HPE are progressively bringing up Phase 2 nodes. This work will continue next week and once complete Pawsey will be able to release more CPU nodes for researcher use.

Activities planned for next week

HPE to focus on resolving the IO issue and returning Setonix to service.

Look Ahead

Early April 2023

TDS Neo 6.2 update, and update to CSM 1.3.1 (no impact on researchers)

May 2023

Setonix Neo 6.2 update, slingshot update and update to CSM 1.3.1 (This will require ~ 5 day researcher outage)

June 2023

Setonix acceptance testing (This will require a number of short outages that will be planned and announced prior to commencing the testing.)

13 March 2023

Known ongoing issues on Setonix

MPI jobs failing to run compute nodes shared with other jobs

MPI jobs running on compute nodes shared with other jobs have been observed failing at MPI_Init providing error messages similar to:

Example of error message

MPICH ERROR [Rank 0] [job id 957725.1] [Wed Feb 22 01:53:50 2023] [nid001012] - Abort(1616271) (rank 0 in comm 0): Fatal error in PMPI_Init: Other MPI error, error stack:
MPIR_Init_thread(170).......:
MPID_Init(501)..............:
MPIDI_OFI_mpi_init_hook(814):
create_endpoint(1359).......: OFI EP enable failed (ofi_init.c:1359:create_endpoint:Address already in use)
aborting job:
Fatal error in PMPI_Init: Other MPI error, error stack:
MPIR_Init_thread(170).......:
MPID_Init(501)..............:
MPIDI_OFI_mpi_init_hook(814):
create_endpoint(1359).......: OFI EP enable failed (ofi_init.c:1359:create_endpoint:Address already in use)

This error is not properly a problem with MPI but with some components of the Slingshot network. For temporary workaround please refer to Known Issues on Setonix

Parallel IO within Containers

Currently there are issues running MPI-enabled software that makes use of parallel IO from within a container being run by the Singularity container engine. The error message seen will be similar to:

Example of error message

Assertion failed in file ../../../../src/mpi/romio/adio/ad_cray/ad_cray_adio_open.c at line 520: liblustreapi != NULL
/opt/cray/pe/mpich/default/ofi/gnu/9.1/lib-abi-mpich/libmpi.so.12(MPL_backtrace_show+0x26) [0x14ac6c37cc4b]
/opt/cray/pe/mpich/default/ofi/gnu/9.1/lib-abi-mpich/libmpi.so.12(+0x1ff3684) [0x14ac6bd2e684]
/opt/cray/pe/mpich/default/ofi/gnu/9.1/lib-abi-mpich/libmpi.so.12(+0x2672775) [0x14ac6c3ad775]
/opt/cray/pe/mpich/default/ofi/gnu/9.1/lib-abi-mpich/libmpi.so.12(+0x26ae1c1) [0x14ac6c3e91c1]
/opt/cray/pe/mpich/default/ofi/gnu/9.1/lib-abi-mpich/libmpi.so.12(MPI_File_open+0x205) [0x14ac6c38e625]

Currently it is unclear exactly what is causing this issue. Investigations are ongoing.

> Extracted material:

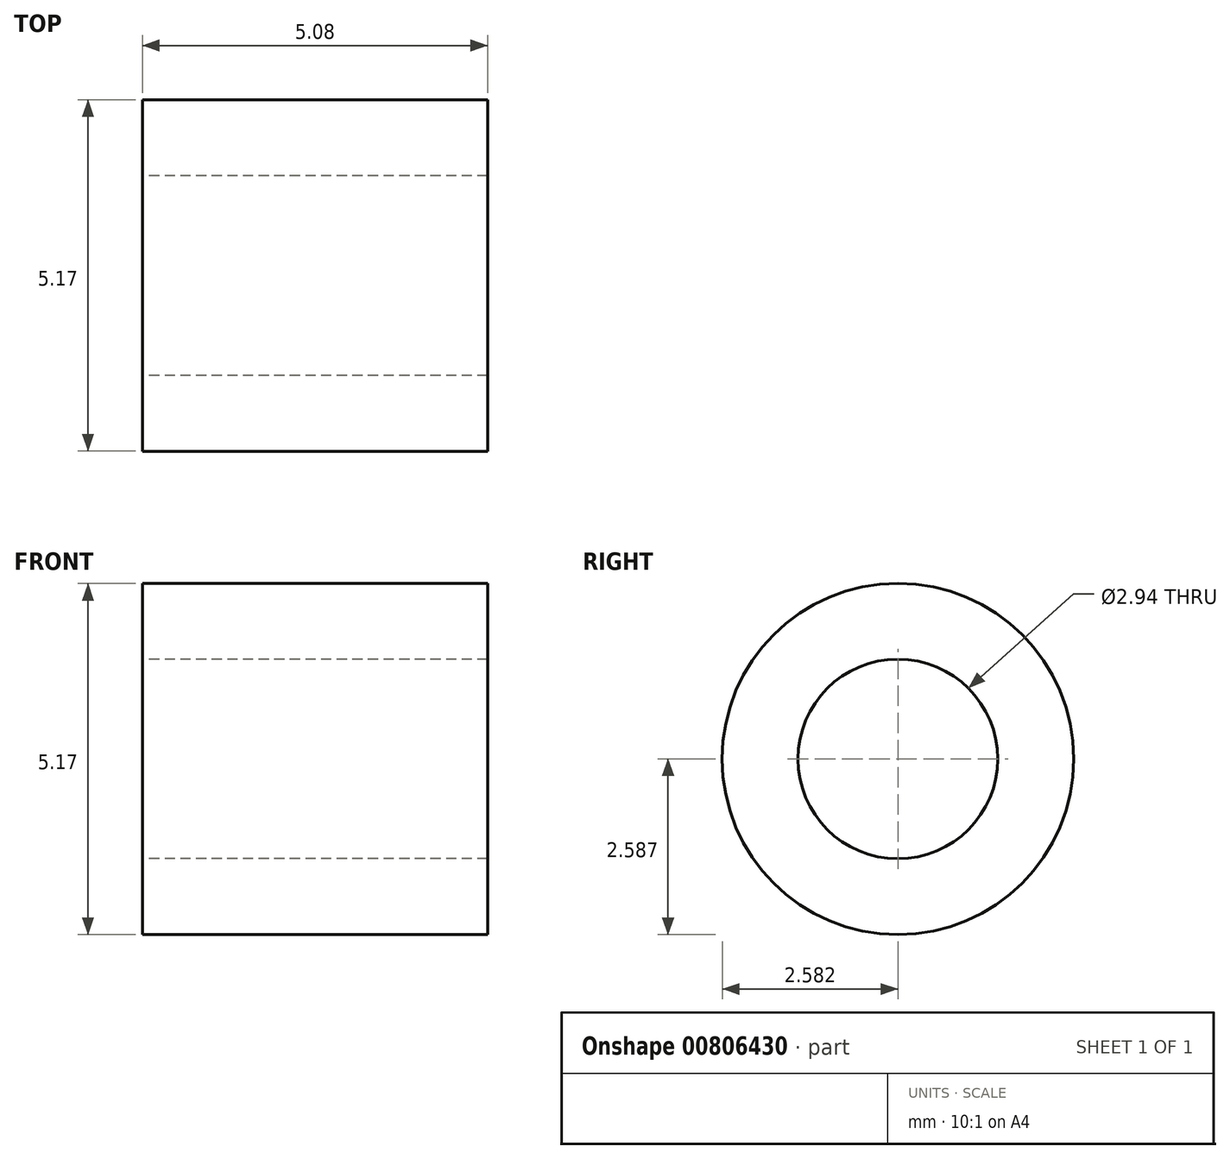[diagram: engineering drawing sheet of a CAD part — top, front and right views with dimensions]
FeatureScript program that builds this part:
annotation { "Feature Type Name" : "Feature", "Feature Type Description" : "" }
export const myFeature = defineFeature(function(context is Context, id is Id, definition is map)
    precondition{}
    {
        {
            var Q0;
            Q0=qCreatedBy(makeId("Right.planeOp"),FACE);
            var sketch = newSketch(context, id + "F0", { "sketchPlane" : qUnion([Q0])});
            skCircle(sketch, "E0", {"center": v(18.98, 47.93) * mm, "radius": 2.59 * mm});
            skPoint(sketch, "E0.first.point", {"position": v(21.52, 47.44) * mm});
            skPoint(sketch, "E0.second.point", {"position": v(17.2, 46.06) * mm});
            skPoint(sketch, "E0.third.point", {"position": v(16.43, 48.35) * mm});
            skCircle(sketch, "E1", {"center": v(18.98, 47.93) * mm, "radius": 1.47 * mm});
            skPoint(sketch, "E1.first.point", {"position": v(20.3, 48.6) * mm});
            skPoint(sketch, "E1.second.point", {"position": v(17.71, 47.19) * mm});
            skPoint(sketch, "E1.third.point", {"position": v(18.98, 46.46) * mm});
            skSolve(sketch);
        }
        {
            var Q0;
            Q0=makeQuery(id+"F0.imprint","IMPRINT",FACE,{"disambiguationData":[TD([[makeQuery(id+"F0.imprint","IMPRINT",EDGE,{"derivedFrom":sQuery(id+"F0.wireOp",EDGE,"E0")}),1.0]])]});
            extrude(context, id + "F1", {"entities" : qUnion([Q0]), "endBound" : BoundingType.SYMMETRIC, "depth" : 5.08 * mm, "offsetDistance" : 25.4 * mm});
        }
    });
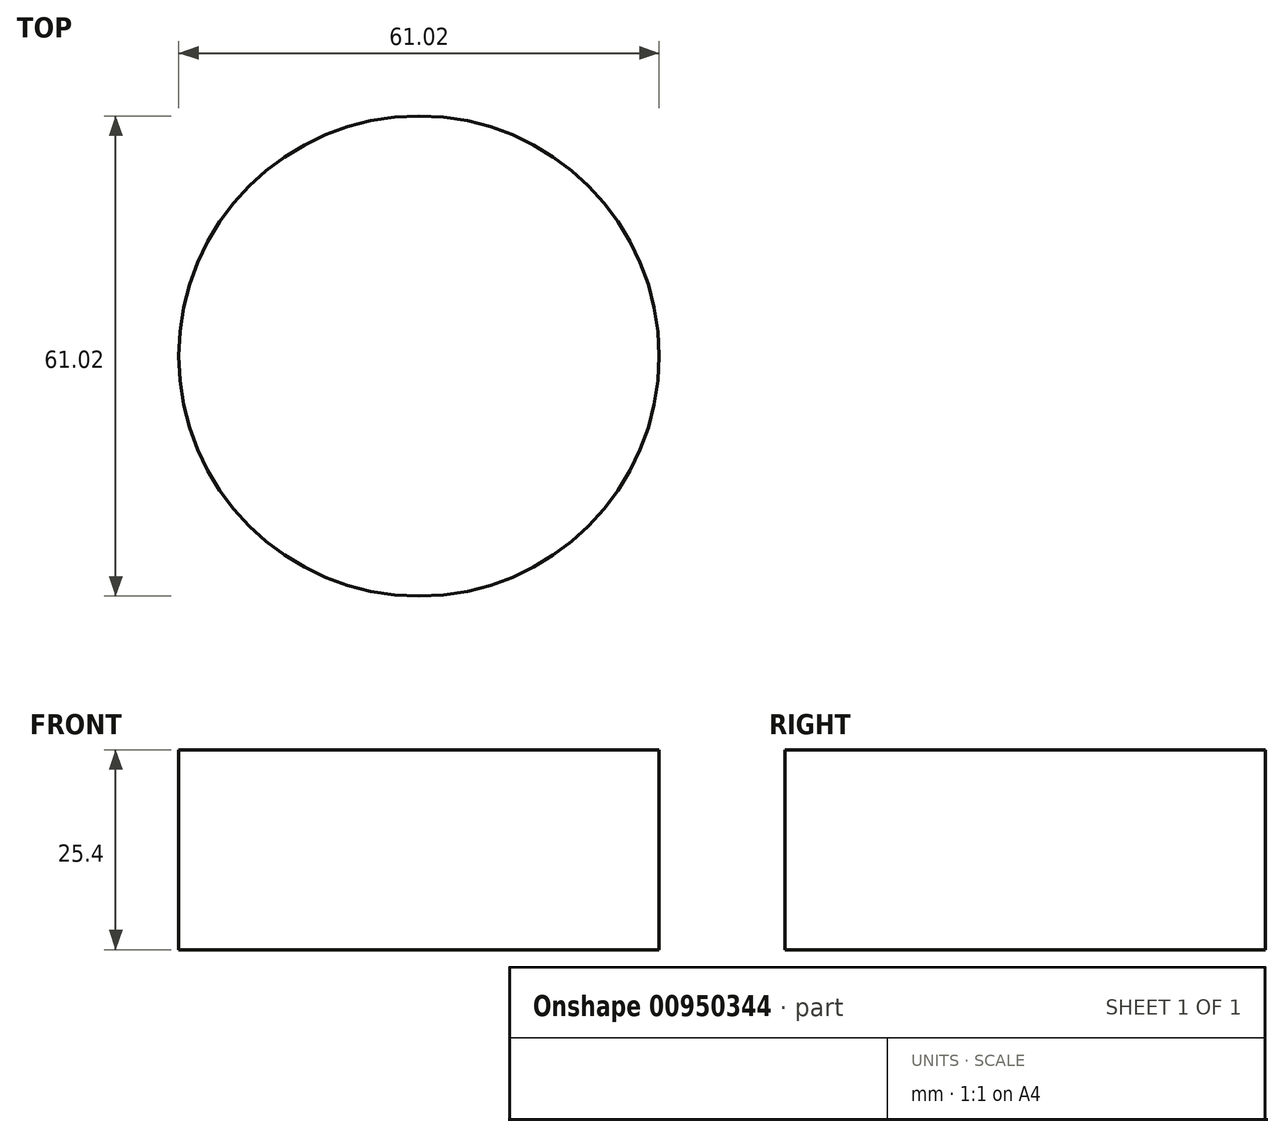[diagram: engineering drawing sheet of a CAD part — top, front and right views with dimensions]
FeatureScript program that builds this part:
annotation { "Feature Type Name" : "Feature", "Feature Type Description" : "" }
export const myFeature = defineFeature(function(context is Context, id is Id, definition is map)
    precondition{}
    {
        {
            var Q0;
            Q0=qCreatedBy(makeId("Top.planeOp"),FACE);
            var sketch = newSketch(context, id + "F0", { "sketchPlane" : qUnion([Q0])});
            skCircle(sketch, "E0", {"center": v(0, 0) * mm, "radius": 30.5 * mm});
            skSolve(sketch);
        }
        {
            var Q0;
            Q0=makeQuery(id+"F0.imprint","IMPRINT",FACE,{"disambiguationData":[TD([[makeQuery(id+"F0.imprint","IMPRINT",EDGE,{"derivedFrom":sQuery(id+"F0.wireOp",EDGE,"E0")}),1.0]])]});
            extrude(context, id + "F1", {"entities" : qUnion([Q0]), "depth" : 25.4 * mm, "offsetDistance" : 25.4 * mm});
        }
    });
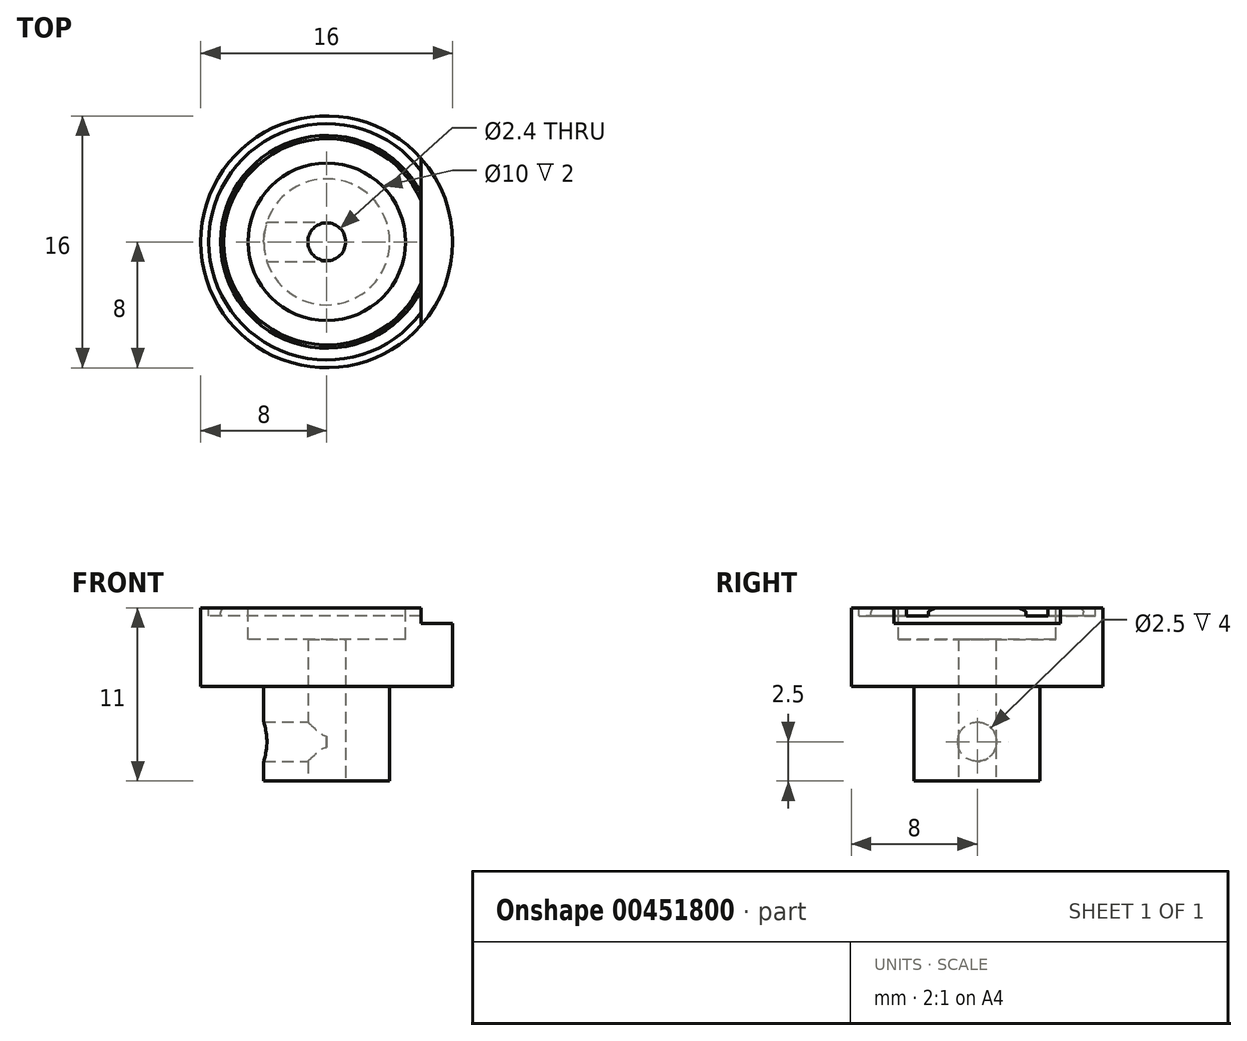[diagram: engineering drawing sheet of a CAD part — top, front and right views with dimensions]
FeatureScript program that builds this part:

> To do: Please tell how long a researcher outage the May 2023 update will require, according to the Setonix status update. The records have nothing to do with the Setonix status update.

> Finished answer: About 5 days.